Dr. Freud never found
a treatment for downsizing, which requires hauling furniture, documents and
collectibles out of basements, attics, crawl spaces, closets, garages and sheds,
where they were stored decades ago. The person engaged in downsizing decides
what to give away, what to throw away and, what to sell and what to keep.
I live and downsize
with my daughter and son-in-law. As I sifted through thousands of papers I
wondered whether they had reproduced themselves, like a copy machine powered by
rabbits.
I recognized a copy of
L’Osservatore Romano’s weekly English language edition of January 14, 1991. I
had saved it because it included a two-page feature about its editor, Msgr.

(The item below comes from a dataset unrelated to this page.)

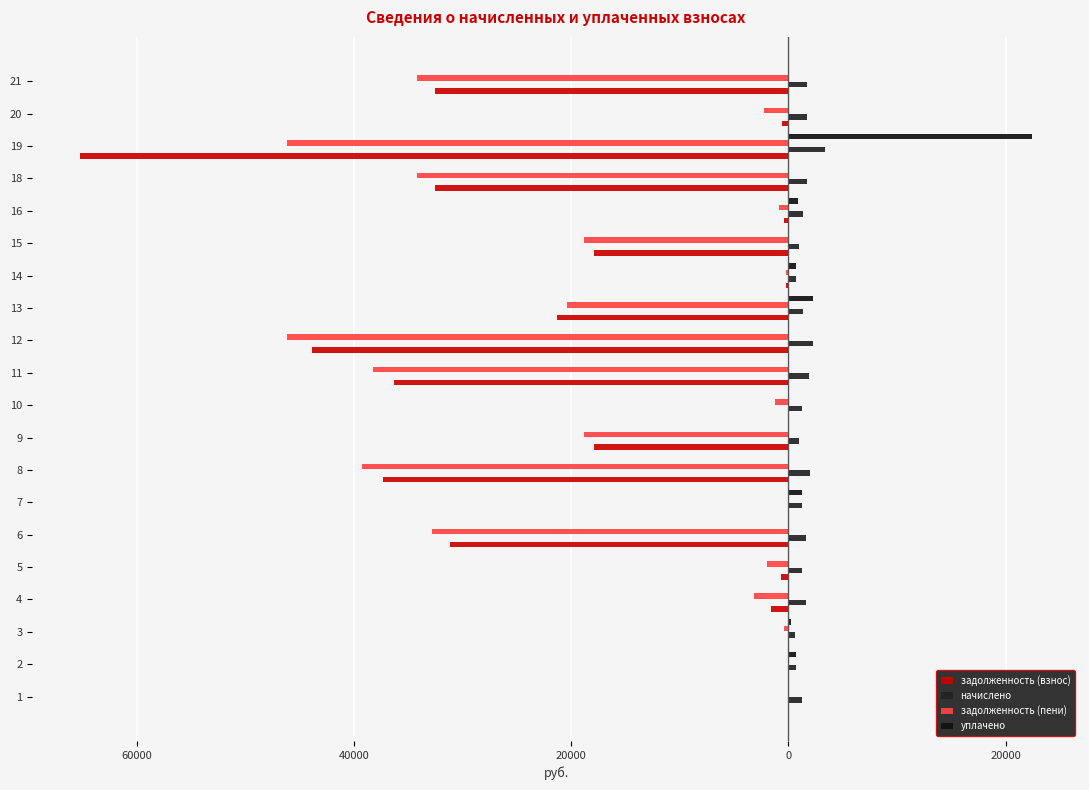

How many bars are there in each group?

4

John Muthig, whose death during a holiday visit to his home in New Jersey was
an unexpected shock.
John, a brother in
Christ, was a layman when I signed him up for his first newspaper job. It was
at The Catholic Review in Baltimore. He was a reporter at what was then called
NC, the National Catholic News Service, serving with distinction in the Rome
bureau while I was NC director and editor in chief in Washington.
He followed that with
two years at the Mission of the Holy See to the United Nations. He flew to
Chicago for the wedding of my loving landlords. Later he visited the family in
Orlando. We didn’t know it, but it was a goodbye visit of a gifted friend/priest/journalist/diplomat.
A couple of days ago I
emailed a long-time friend of John to offer my copy of the Vatican newspaper.
She accepted and mentioned blog comments she had left for me in the past.
When I was a kid we
all had bags of marbles, including agates, which were maybe twice the size of
ordinary marbles. When I read about those comments it was like being sideswiped
on the head with a bag of agates. I was humbled—or do I mean humiliated?—to discover
scores of comments on my blog, some of them several years old, a couple of them
subject to erasure because of vocabulary flaws.
I’ll order a copy of
Blogs for Dummies. Meanwhile I offer apologies to you. I’m sorry about my
oversight and my undersight. Right now I hear voices. They’re saying Get a move on.